Connie Cierpiot | Missouri House of Representatives

Connie Cierpiot | Missouri House of Representatives

Her husband Mike Cierpiot is a Republican Missouri state senator representing Jackson County, but Connie Cierpiot is a public figure to be reckoned with in her own right. She recently was appointed to the 16th Circuit Judicial Commission as a non-lawyer layperson commissioner.

“Connie just got appointed last year by the governor,” said Phyllis Norman, an attorney member of the commission. “Now there are two women on the panel and it's great. They listen to everything we have to say and, actually, the chief judge, who just came on, she's a woman too. There's now three of us [women] and then the two men.”

Of the commission's five individuals, two are elected, two are laypeople and one is the head of the court. Cierpiot and her colleague Damon Daniel are the two laypeople, while Cynthia Martin, the chief judge of the Court of Appeals for the Western Division, came aboard July 1 as chair of the commission.

In addition to Norman, the other attorney member is Kirk Presley.

Cierpiot served in the state legislature from 1994 to 2002, and Daniel works as president of the Ad Hoc Group Against Crime, which was founded in 1977 by concerned citizens who organized to address the unsolved murders of nine African-American women. 

“We work as a team,” said Daniel of his colleague Cierpiot. “In terms of expertise and careers, there are some differences but at the end of the day, we all have the same goal in making sure that we have qualified judicial candidates and the best judicial candidates to put forward to the governor.”

Cierpiot has two sons, Patrick and Lucas, and two grandchildren, Ellie and Louis. The Cierpiot family attends the First Church of the Nazarene in Blue Springs, according to media reports.

The commission’s merit-based, nonpartisan process of selecting judges has become a national model that other states have adopted. The way it fills judicial vacancies is governed by the Missouri Nonpartisan Court Plan, which was adopted by ballot initiative in the 1940s.
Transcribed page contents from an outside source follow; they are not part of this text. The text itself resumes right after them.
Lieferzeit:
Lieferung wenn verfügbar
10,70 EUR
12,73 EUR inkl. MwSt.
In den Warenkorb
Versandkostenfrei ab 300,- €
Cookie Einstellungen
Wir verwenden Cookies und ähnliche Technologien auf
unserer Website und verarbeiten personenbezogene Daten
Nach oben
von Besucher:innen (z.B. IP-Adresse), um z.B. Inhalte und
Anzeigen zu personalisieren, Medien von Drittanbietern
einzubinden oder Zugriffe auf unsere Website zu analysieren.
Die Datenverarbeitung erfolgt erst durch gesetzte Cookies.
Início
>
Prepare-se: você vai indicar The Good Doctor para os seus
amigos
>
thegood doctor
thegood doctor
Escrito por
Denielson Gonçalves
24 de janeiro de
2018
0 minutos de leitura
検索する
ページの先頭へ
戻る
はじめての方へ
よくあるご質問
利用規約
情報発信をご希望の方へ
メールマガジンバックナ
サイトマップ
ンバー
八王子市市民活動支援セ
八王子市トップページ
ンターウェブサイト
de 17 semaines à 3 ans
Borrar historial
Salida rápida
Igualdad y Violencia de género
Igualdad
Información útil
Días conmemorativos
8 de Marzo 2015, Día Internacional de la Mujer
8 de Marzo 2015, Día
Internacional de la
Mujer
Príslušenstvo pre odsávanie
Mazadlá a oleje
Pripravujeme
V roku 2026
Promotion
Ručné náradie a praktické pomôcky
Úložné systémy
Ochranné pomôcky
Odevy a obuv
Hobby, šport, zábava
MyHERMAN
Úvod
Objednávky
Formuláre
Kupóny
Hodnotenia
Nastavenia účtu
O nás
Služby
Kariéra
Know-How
Martin describes her fellow female commissioners, Norman and Cierpiot as, “a highly respected female trial lawyer and a highly respected female public servant with past experience in the General Assembly and as a member on a state licensure board.

“I do not want to discount, however, the honor of serving with a highly regarded male trial lawyer and the extraordinary gentleman who performs yeoman's work for our community as the head of the Ad Hoc Group Against Crime,” Martin said of Presley and Daniel. “When a judicial nominating commission is itself diverse, the message is communicated to all that diversity and inclusiveness is, indeed, a genuine objective of the nonpartisan selection process. 

"In fact, one of the hallmarks of the nonpartisan selection process is its promotion of diverse judicial candidates far more successfully than is experienced with elected judicial positions. Missouri's nonpartisan judicial selection process is the great leveler, and that is manifested by the constitution of the commission itself.”

Cierpiot’s term expires Dec. 31, 2024. She declined to be interviewed.